Pity things didn’t end on a better note for Habana

No matter where your allegiances lay in the the first Rugby World Cup semi-final, you’d have to feel for Bryan Habana, one of the great South African wingers, who is unlikely to be seen at this level again.

No doubt Habana was hoping to have a major impact on this game. But it wasn’t to be and all he can play for now is to decide third and fourth place honours. Equalling Jonah Lomu’s record of 15 World Cup tries is poor consolation because he will never be talked of in the same class as Lomu.

Habana had the worst of games, a real nightmare. Early on, as the All Blacks rumbled towards the South African line, Habana chose to advance early to try and effect an interception but he ended up tackling Richie McCaw after he had passed the ball. As a result, he left young Lood de Jager as the last bastion of defence to face two All Blacks forwards, Jerome Kaino ball in hand, with Dane Coles running in support on the right.

De Jager went for Kaino as the All Blacks flanker switched to the right with Coles taking the inner track, but he was too late. Kaino, tough as nails, shoved him off and scored what would be the first of two tries in the game. This is de Jager’s first World Cup, and Habana’s third, so it is fair to expect that the senior man should have acted more prudently. Fullback Willie le Roux arrived on the scene after the deed was done.

When Daniel Carter was taking the conversion for this try, Habana charged out of his blocks well before Carter had even moved to take his kick.

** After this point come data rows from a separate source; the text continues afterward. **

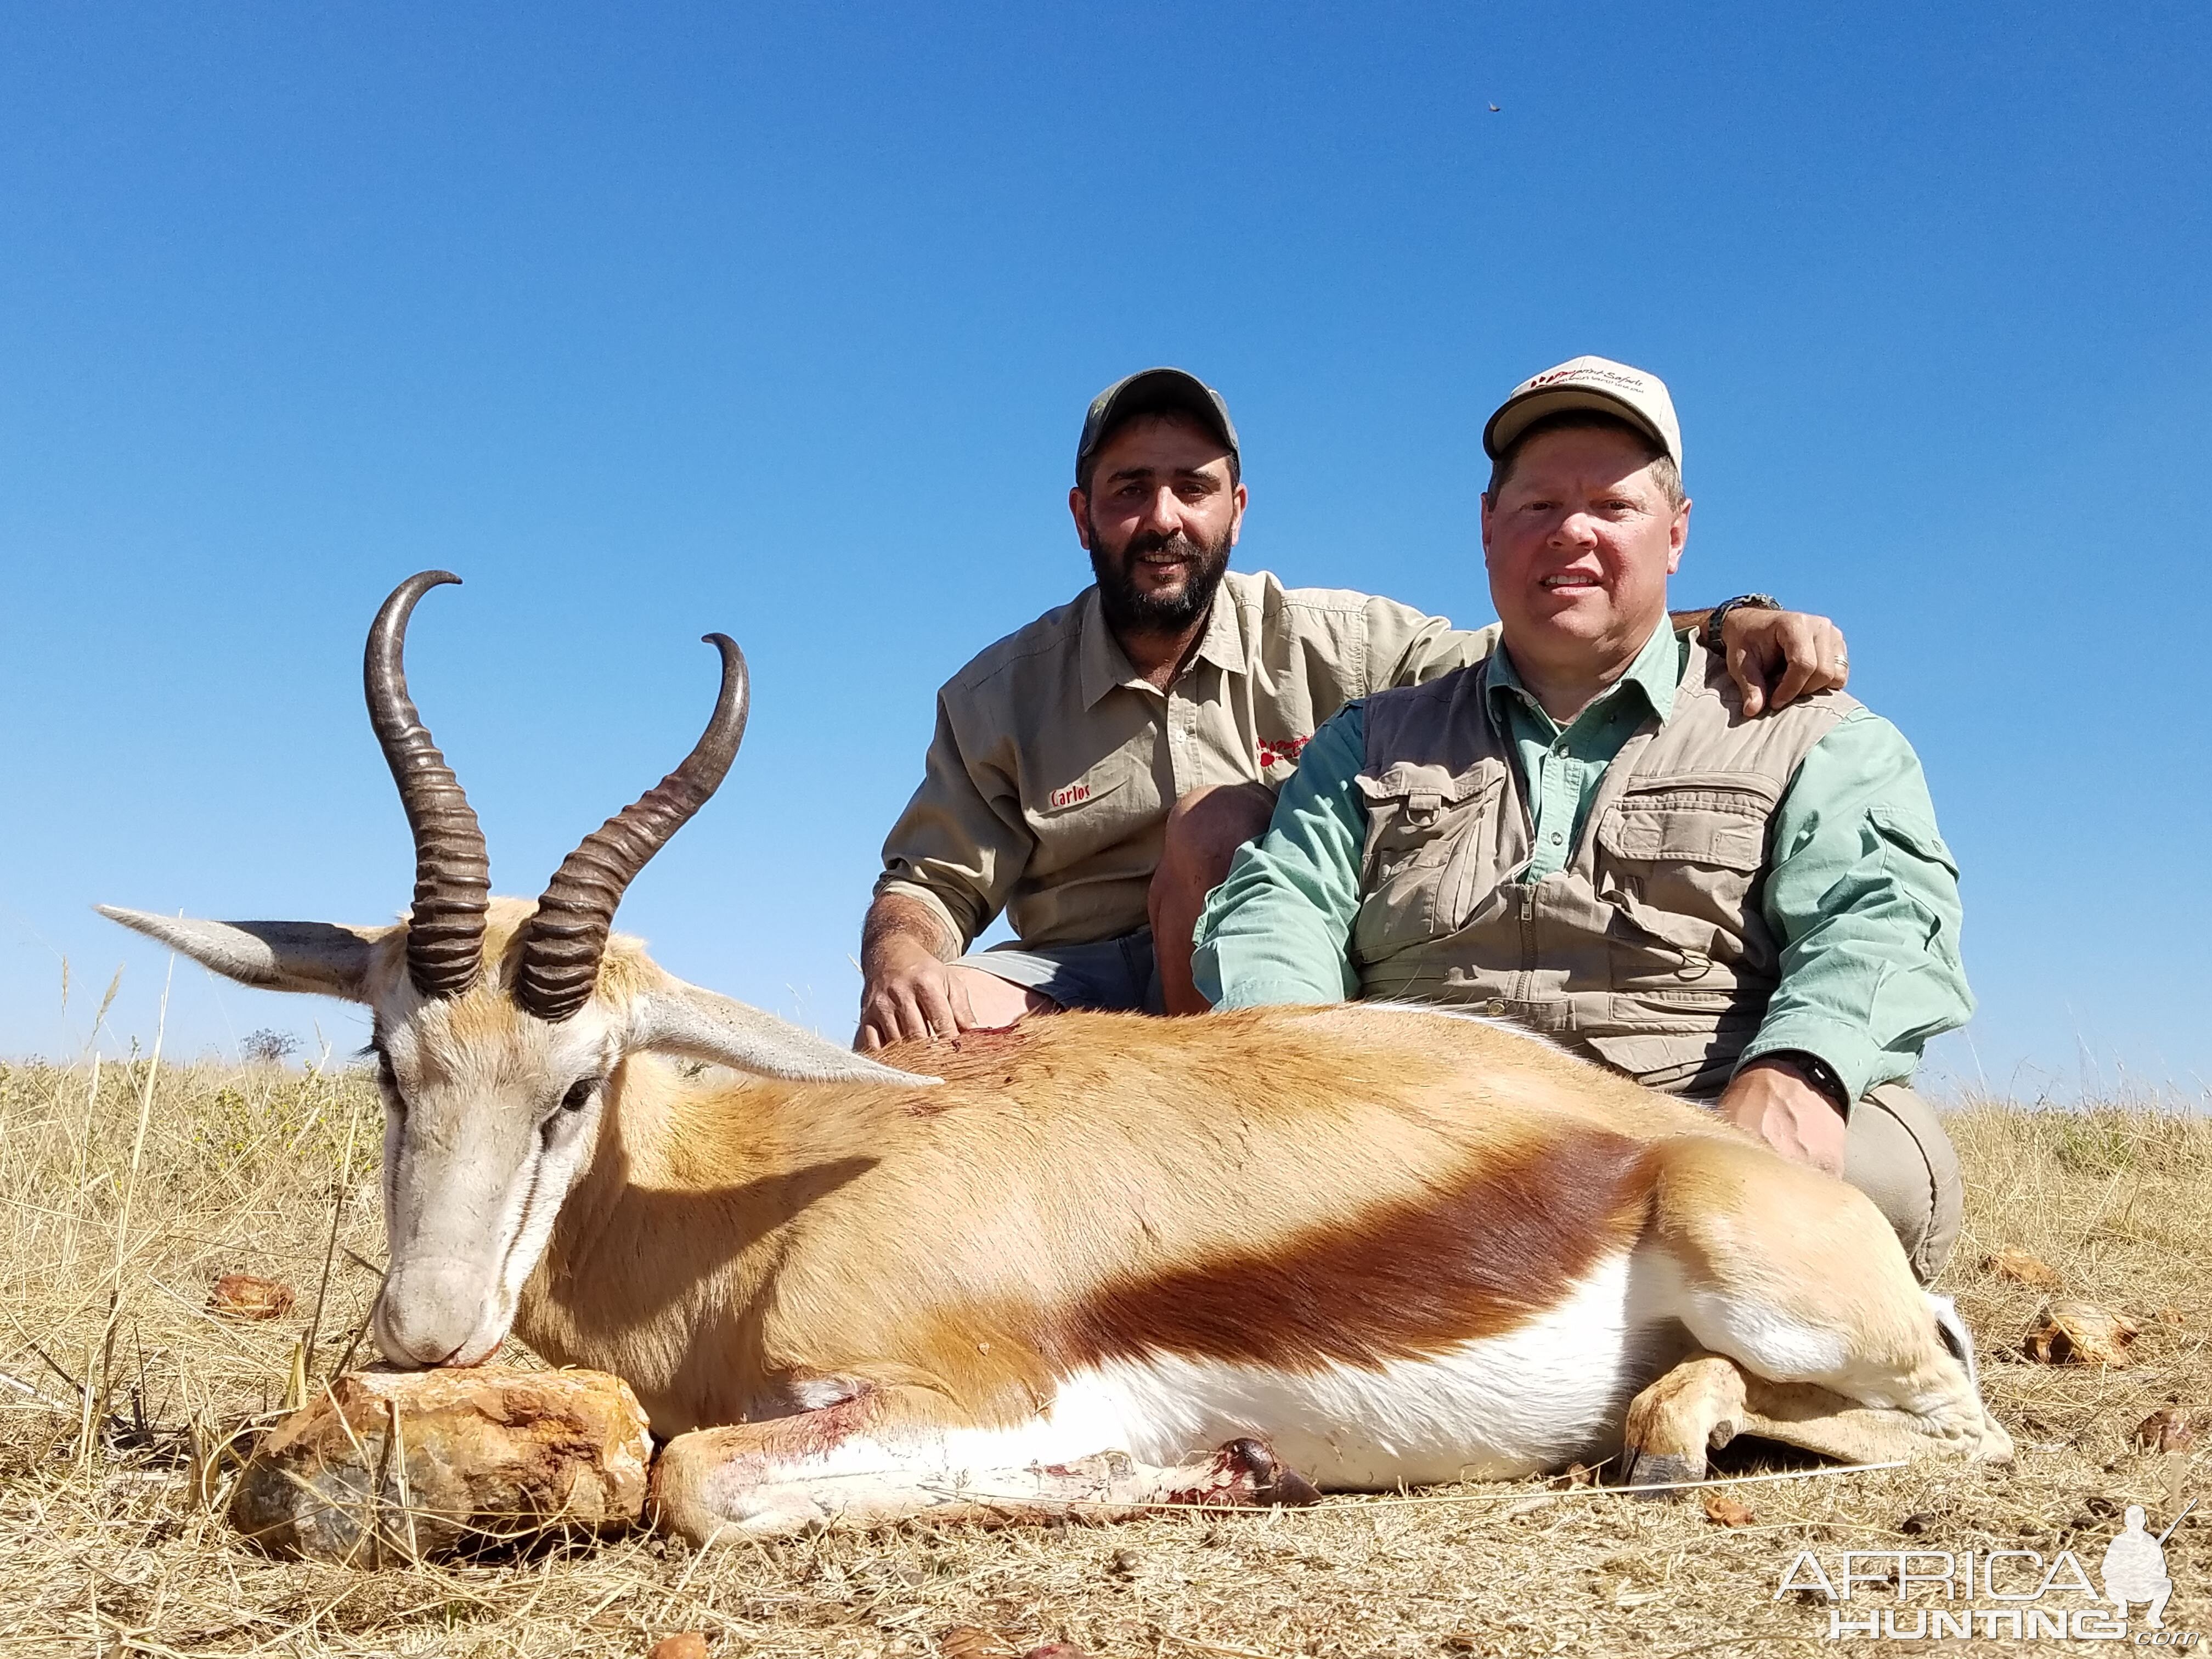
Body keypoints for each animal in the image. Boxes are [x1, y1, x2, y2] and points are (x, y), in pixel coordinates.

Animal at [99, 579, 2008, 1548]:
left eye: (575, 1084)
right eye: (388, 1064)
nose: (424, 1335)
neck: (742, 1207)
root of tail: (1672, 1148)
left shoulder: (963, 1390)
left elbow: (695, 1480)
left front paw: (1188, 1468)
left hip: (1788, 1297)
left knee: (1948, 1427)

The All Black five-eighth kicked the ball wide of the posts but got a second chance at the conversion because of Habana’s illegal move. He got the two points on the second try.

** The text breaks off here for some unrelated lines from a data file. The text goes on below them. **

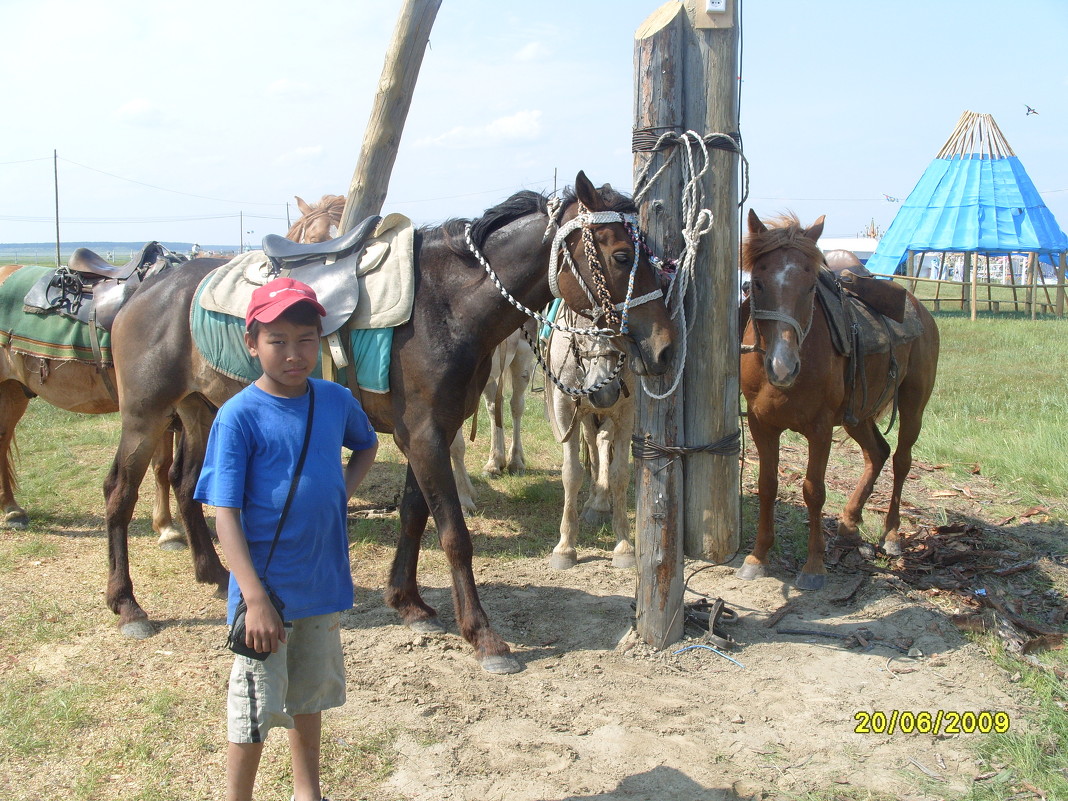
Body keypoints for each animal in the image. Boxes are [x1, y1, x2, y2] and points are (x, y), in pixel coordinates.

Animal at [542, 305, 632, 572]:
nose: (604, 392)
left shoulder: (626, 411)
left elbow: (620, 474)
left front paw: (624, 544)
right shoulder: (565, 410)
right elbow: (572, 474)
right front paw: (565, 547)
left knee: (601, 440)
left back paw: (600, 504)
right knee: (593, 442)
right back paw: (595, 500)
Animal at [739, 211, 939, 589]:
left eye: (810, 287)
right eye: (756, 283)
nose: (783, 366)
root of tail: (919, 308)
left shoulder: (819, 430)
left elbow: (814, 490)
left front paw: (814, 565)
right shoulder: (762, 424)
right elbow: (767, 486)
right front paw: (758, 556)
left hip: (913, 405)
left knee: (901, 460)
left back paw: (892, 535)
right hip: (857, 414)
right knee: (877, 453)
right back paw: (848, 522)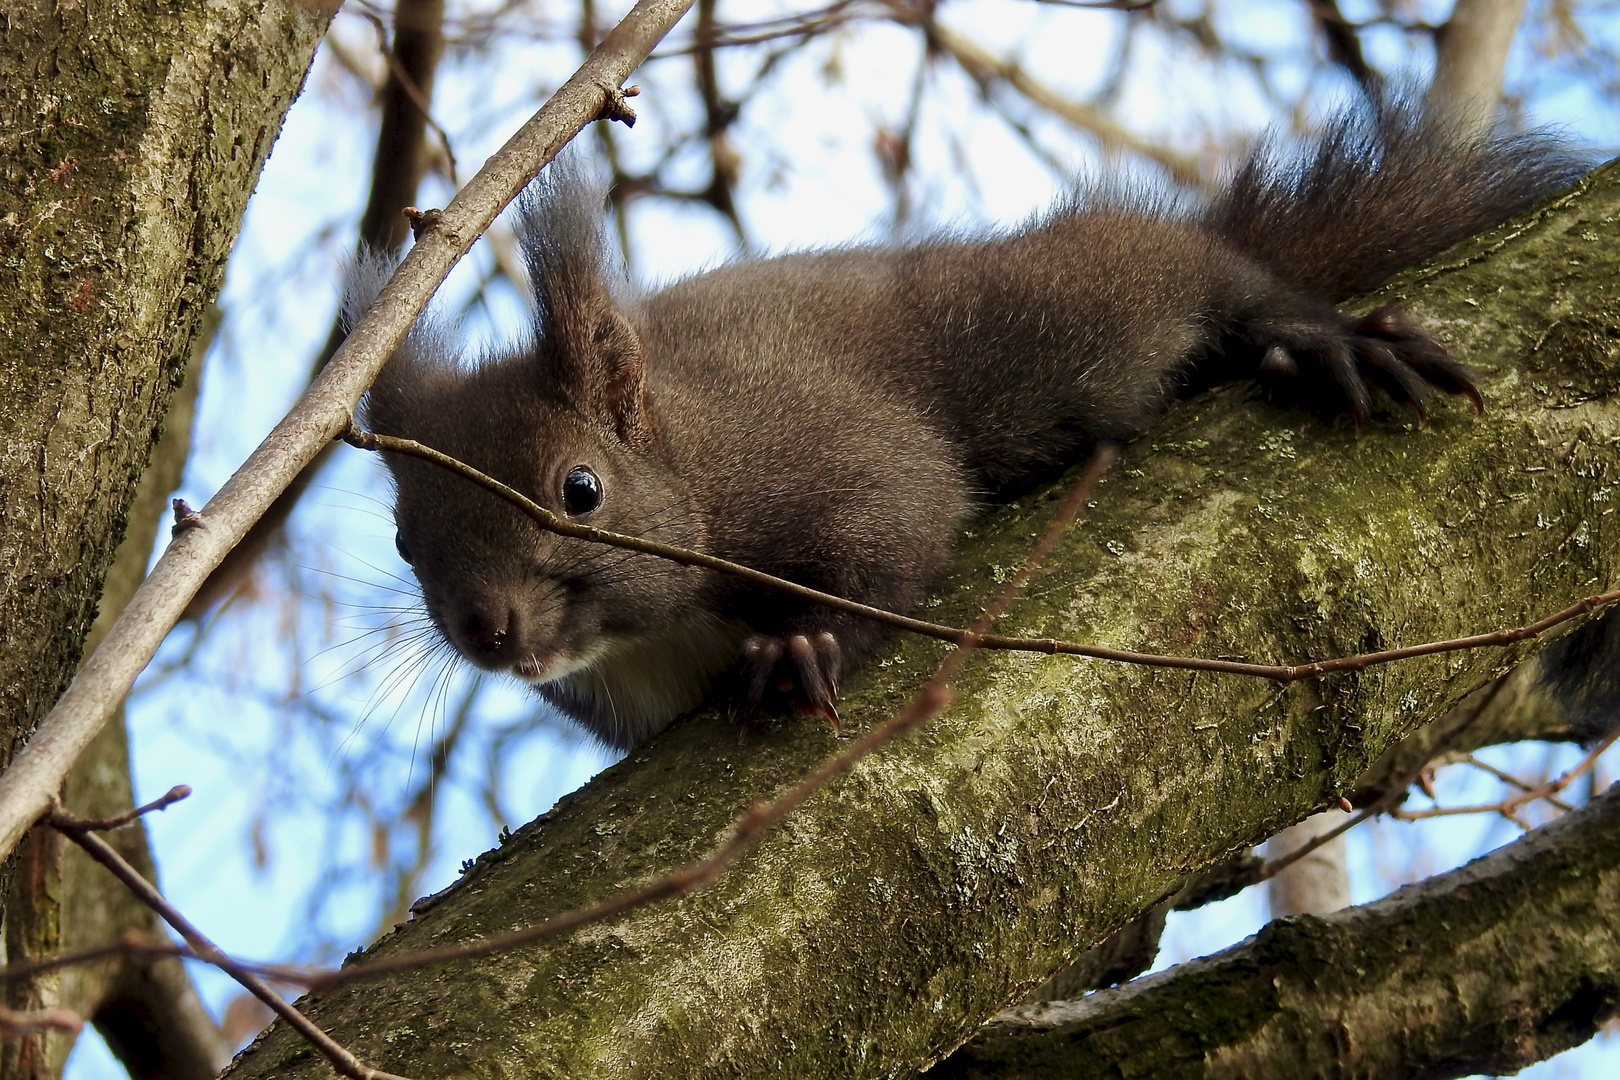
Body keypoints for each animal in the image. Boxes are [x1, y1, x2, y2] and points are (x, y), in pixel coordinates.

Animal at [354, 105, 1581, 757]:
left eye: (581, 489)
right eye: (406, 541)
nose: (485, 628)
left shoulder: (810, 445)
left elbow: (899, 528)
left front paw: (805, 645)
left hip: (1041, 329)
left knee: (1186, 274)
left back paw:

Habana had a few good runs to collect high balls, but these were small returns for such a talented man. South Africa wasn’t playing a running game at all, so he was restricted to doing these things and occasionally foraging for the ball in the ruck.

Then, in the second half, Habana reached across the ruck divide to tap the ball from Aaron Smith’s hands, an illegal act that he should have known was prohibited. He not only yielded a penalty but was given a 10-minute rest in the bin as well.

To his mortification, he had to first witness the All Blacks score a second try — which gave them the lead that they never surrendered again — before he had to listen to referee Jerome Garces’ standard lecture and have a yellow card flashed in his face.

There will also be bad memories for another veteran, Victor Matfield. Matfield, 37, came out to play the last 20 minutes of the game, joining a bunch of South African forwards who had done extremely well in the scrums but seen New Zealand repeatedly pilfer the ball in the lineouts.

Though Matfield did win a couple of lineouts, he lost a crucial throw to young Sam Whitelock, 10 years his junior, with South Africa close to the All Blacks line.

(Incidentally, on the field at the time was Keven Mealamu, who burrowed his way past Matfield when the teams met in the 2003 quarter-final to score the try that sealed New Zealand’s passage into the last four of that tournament.)

Matfield also suffered the ignominy of knocking on in the last play of the game, an act that ended the game, at a time when South Africa needed to run the ball and get it down to the opposite end of the field.